Our organic farm is situated in rural Ireland and it is beautiful in its own way it’s vibrancy is defined by a myriad of greens, and flowers and it overflowing with life.

Once upon a time, flowers and mushrooms were commonplace in fields of grass around our lovely country, not so anymore. I don’t know about you, but the sight of a cowslip flower transports me back in time, to a time when the fields next to our family home were full of these beautiful flowers.

Sadly, today, these flowers are not to be found in most farm grasslands, they have all but disappeared (as have the button mushrooms that also used to be commonly found in meadows).

The reason sadly: the common use of artificial fertiliser and herbicides. Many of these grass tracks are sprayed to remove anything that is not grass, depriving the land of variety, variety being the cornerstone of all life. Such is the way of much of our production systems these days, large monocultures, engineered to produce at all costs.

The one common theme that can be found in all of these food systems generally starts with a application of the chemical glyphosate which as a molecule looks benign enough, but is far from benign.

The active ingredient in Roundup: glyphosate is the most widely used herbicide in human history, nearly 10 billion kg have been used globally.  It is a probable-carcinogen and it now contaminates most non-organic food stuffs.
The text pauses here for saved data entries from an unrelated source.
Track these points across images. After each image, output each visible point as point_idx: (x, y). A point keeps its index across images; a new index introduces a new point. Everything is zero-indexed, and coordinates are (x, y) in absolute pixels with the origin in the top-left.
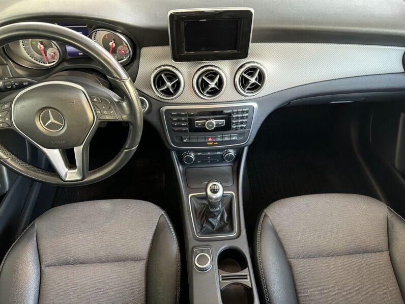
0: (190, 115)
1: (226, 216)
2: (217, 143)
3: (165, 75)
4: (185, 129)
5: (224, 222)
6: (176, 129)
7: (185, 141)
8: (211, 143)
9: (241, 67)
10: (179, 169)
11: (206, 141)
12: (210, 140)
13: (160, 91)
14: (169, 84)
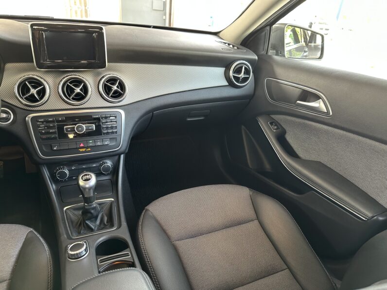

It is systemic in nature which means if it is sprayed on a crop then it gets absorbed and sits inside it.  It destroys all life, and leaves fields barren and dead.

Surely the production of food in a way that contributes to our health and the health of the planet, a way that enhances and protects biodiversity, a way that encourages working with nature rather than against it must be the best way to grow food?

The funny thing is that usually this type of approach produces food that tastes great, is better for us and is also better for our land. Your support makes it possible, and during the summer we need it more than ever, thank you.